Assigned task
Output the first line below and each one after it, exactly, up to and including the line holding "Figure 4. Top: SO". Pictures should not be copied.

Records provided
┄┄┄┄┄┄┄┄┄┄┄┄┄┄┄┄┄┄┄┄

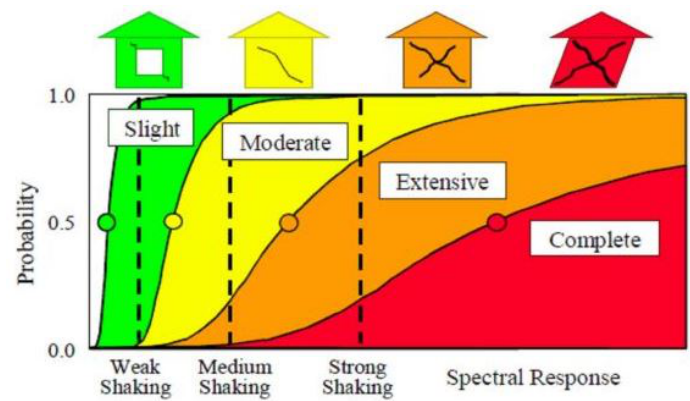
Figure 26. Example of a fragility functions, as reported in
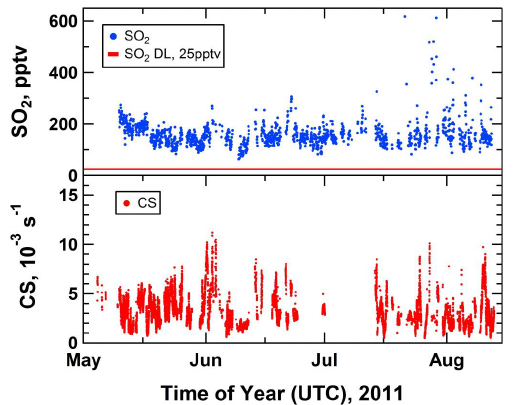
Figure 4. Top: SO 2 mixing ratios (1h signal integration) mea- Figure 4. 1031 sured in marine air between May and August 2011 (average: 160 ( ± 50)pptv; detection limit: 25pptv, indicated by red line). Bottom: condensational sink (CS; 5min integration) calculated for H 2 SO 4 (see text).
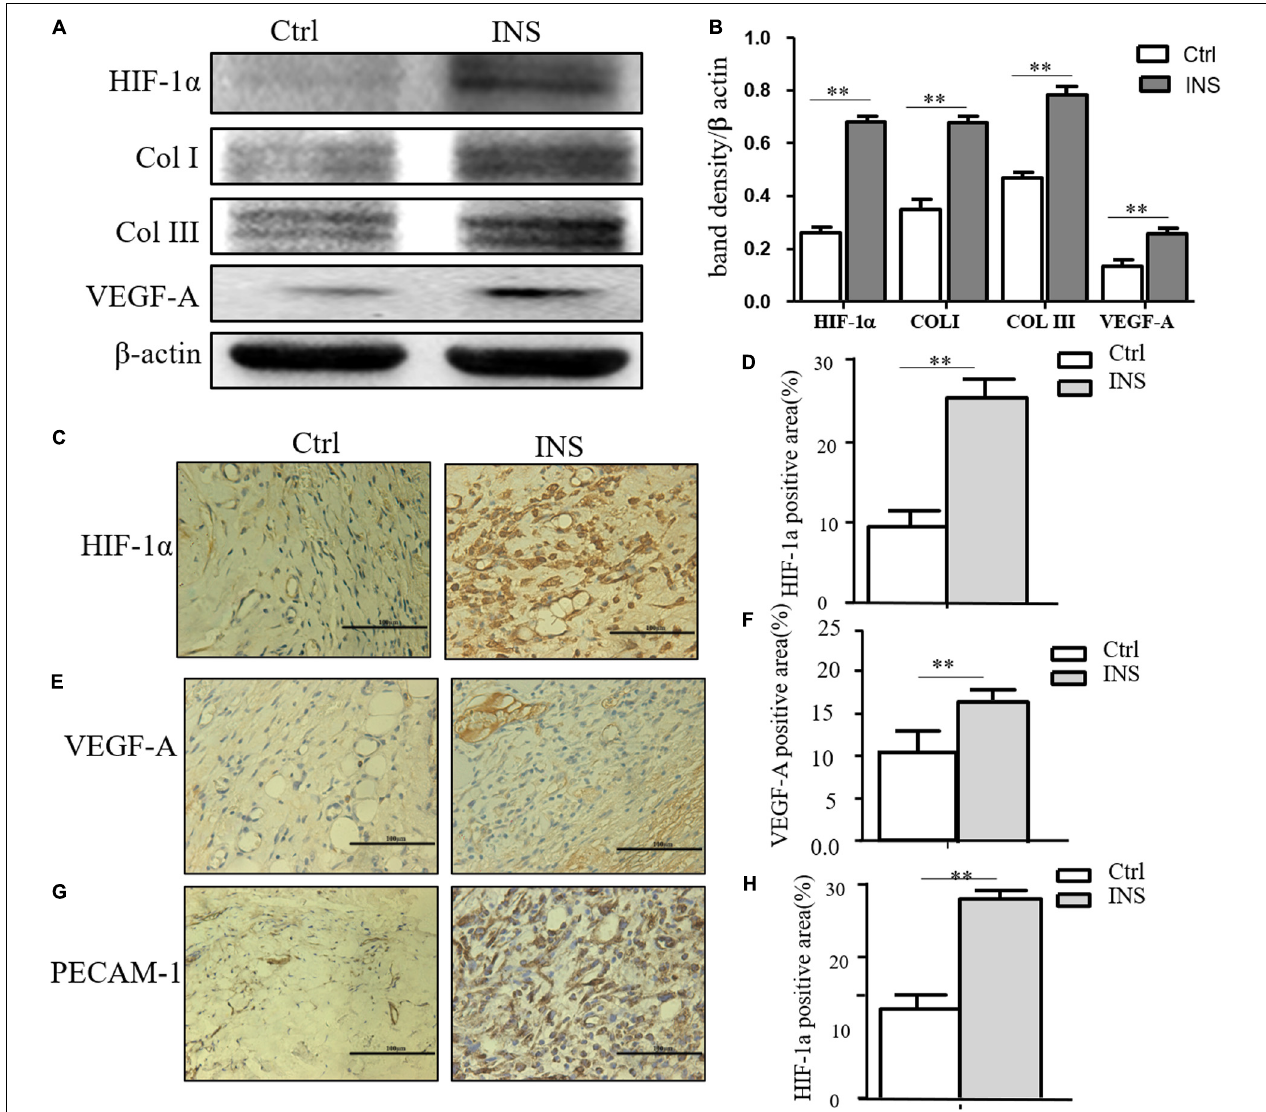
FIGURE 5 | Insulin-containing SF microparticles promoted diabetic wound healing through HIF-1 α stabilization. (A,B) Insulin-containing dressing promoted HIF-1 α stabilization and its downstream protein expression. The expressions of HIF-1 α and downstream protein Col I, Col III, and VEGF-A in wounds on the fifth day were analyzed using western blot, and Photoshop was used in the quantification of immunoblots. Data are shown as mean ± SD. ** p < 0.01, n = 5. (C–F) Immunohistochemistry examination of HIF-1 α and VEGF-A expressions and the positive area of the stain were calculated by ImageJ. Data are shown as mean ±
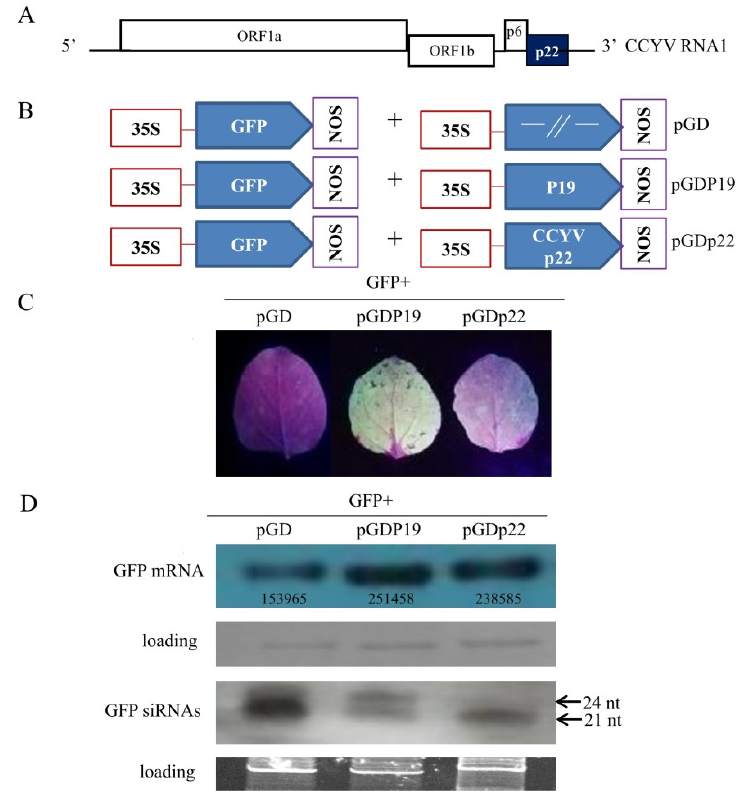
Figure 1. Cucurbit chlorotic yellows virus (CCYV) p22 suppresses RNA silencing of green fluorescent protein (GFP) in wild-type Nicotiana benthamiana . ( A ) Schematic representation of the genomic organization of CCYV RNA1. ( B ) Nicotiana benthamiana leaves infiltrated with Agrobacterium harboring GFP in combination with pGD empty vector, pGDP19, or pGDp22. ( C ) Ultraviolet light image taken 4 days post-infiltration (dpi). ( D ) Northern blot analysis of GFP mRNA and siRNA extracted from agroinfiltrated zones at 4 dpi. Ethidium bromide staining of rRNA and tRNA was used as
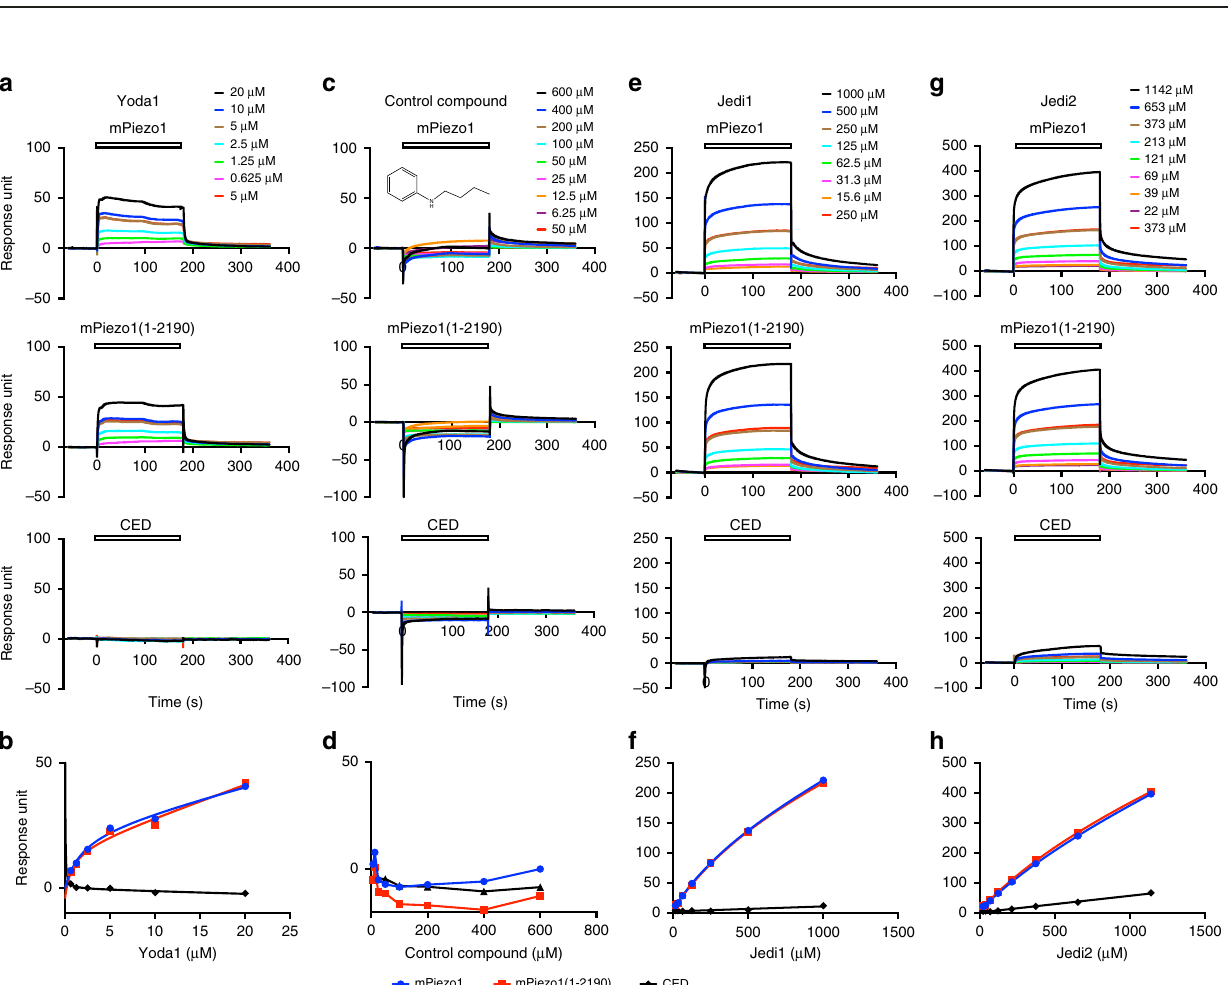
Fig. 3 Electrophysiological effects of Jedi1 and Yoda1 on Piezo1. a Representative whole-cell current traces in response to either 1 mM Jedi1 or 30 μ M Yoda1, which was puffed onto the recorded cells. The red arrows indicate the onset of the current. b , c Scatter plot of the current amplitudes ( b ) or onset ( c ) induced by the compound. Statistical signi fi cance was assessed using the unpaired Student ’ s t -test. d Representative channel activities of mPiezo1- expressing cells in the inside-out patch con fi guration at − 80 mV. The compounds were in the pipette solution. e , f Scatter plot of the NP o ( e ) or unitary conductance ( f ). Statistical signi fi cance was assessed using one-way ANOVA with Dunn ’ s comparison to DMSO. g Representative stretch-activated currents at − 80 mV from mPiezo1-expressing cells. The red traces show the single-channel activities in the absence of externally applied force (Supplementary Fig. 1d). h Pressure-current relationships fi tted with a Boltzmann equation. i Scatter plot of the P 50 calculated from fi t of the pressure- current relationship of individual recordings with a Boltzmann equation. Statistical signi fi cance was assessed using one-way ANOVA with Dunn ’ s comparison to DMSO. j , m Representative traces of poking-induced inward currents at − 60 mV with the indicated compound present either in the extracellular ( j ) or internal ( m ) recording buffer. k , n Scatter plot of the maximal poking-induced currents. Statistical signi fi cance was assessed using one- way ANOVA with Dunn ’ s comparison to DMSO. l , o Scatter plot of the inactivation Tau of the poking-induced currents. Statistical signi fi cance was assessed using one-way ANOVA with Dunn ’ s comparison to DMSO. p Three consecutive poking-induced current traces that reached the steady state under DMSO, 200 μ M Jedi1, and 200 μ M Jedi1/30 μ M Yoda1, respectively, are shown. q , r Scatter plot of the fold change ( q ) or inactivation tau ( r ) of the poking-induced currents. Statistical signi fi cance was assessed using one-way ANOVA with Tukey ’ s multiple comparisons test. Each bar represents mean ± s.e.m., and the recorded cell number is labeled above the bar. *** P < 0.001, ** P < 0.01, * P <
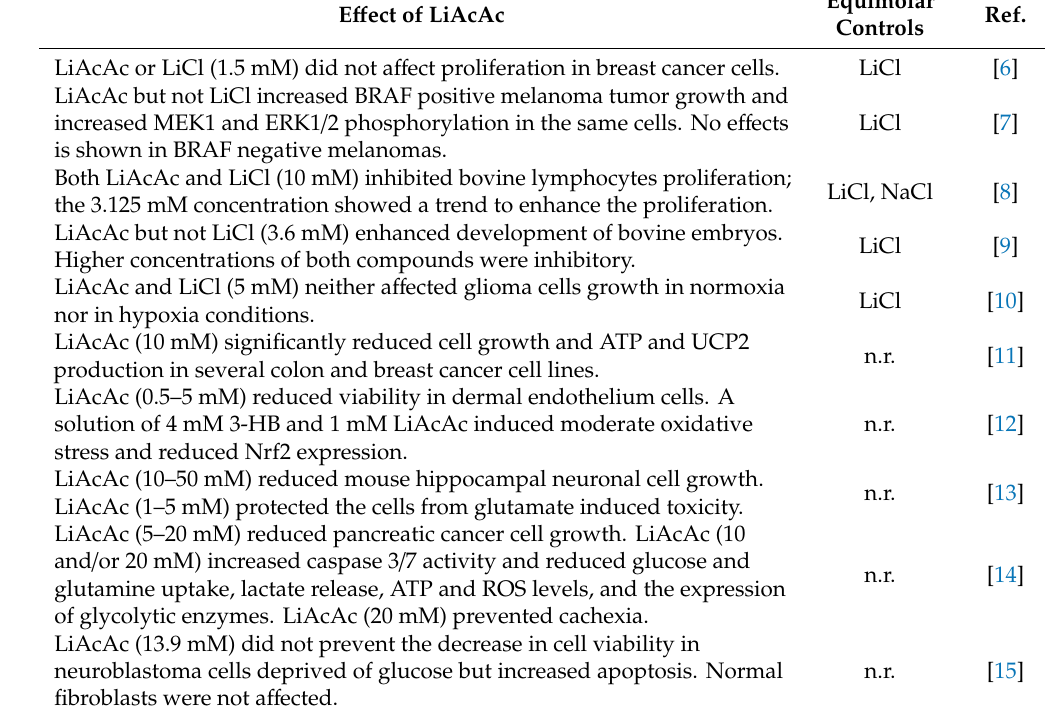
Table 1. In vitro and in vivo studies investigating the e ff ects of LiAcAc on cell proliferation, tumor growth, and cancer metabolism. Equimolar Ref. E ff ect of LiAcAc Controls LiAcAc or LiCl (1.5 mM) did not a ff ect proliferation in breast cancer cells. LiCl [6] LiAcAc but not LiCl increased BRAF positive melanoma tumor growth and increased MEK1 and ERK1 / 2 phosphorylation in the same cells. No e ff ects LiCl [7] Both LiAcAc and LiCl (10 mM) inhibited bovine lymphocytes proliferation; LiCl, NaCl [8] LiAcAc but not LiCl (3.6 mM) enhanced development of bovine embryos. LiCl [9] LiAcAc and LiCl (5 mM) neither a ff ected glioma cells growth in normoxia LiCl [10] LiAcAc (10 mM) significantly reduced cell growth and ATP and UCP2 n.r. [11] LiAcAc (0.5–5 mM) reduced viability in dermal endothelium cells. A solution of 4 mM 3-HB and 1 mM LiAcAc induced moderate oxidative n.r. [12] LiAcAc (10–50 mM) reduced mouse hippocampal neuronal cell growth. n.r. [13] LiAcAc (1–5 mM) protected the cells from glutamate induced toxicity. LiAcAc (5–20 mM) reduced pancreatic cancer cell growth. LiAcAc (10 and / or 20 mM) increased caspase 3 / 7 activity and reduced glucose and glutamine uptake, lactate release, ATP and ROS levels, and the expression LiAcAc (13.9 mM) did not prevent the decrease in cell viability in neuroblastoma cells deprived of glucose but increased apoptosis.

┄┄┄┄┄┄┄┄┄┄┄┄┄┄┄┄┄┄┄┄

Output of the exercise
Figure 26. Example of a fragility functions, as reported in
Figure 4. Top: SO 2 mixing ratios (1h signal integration) mea- Figure 4. 1031 sured in marine air between May and August 2011 (average: 160 ( ± 50)pptv; detection limit: 25pptv, indicated by red line). Bottom: condensational sink (CS; 5min integration) calculated for H 2 SO 4 (see text).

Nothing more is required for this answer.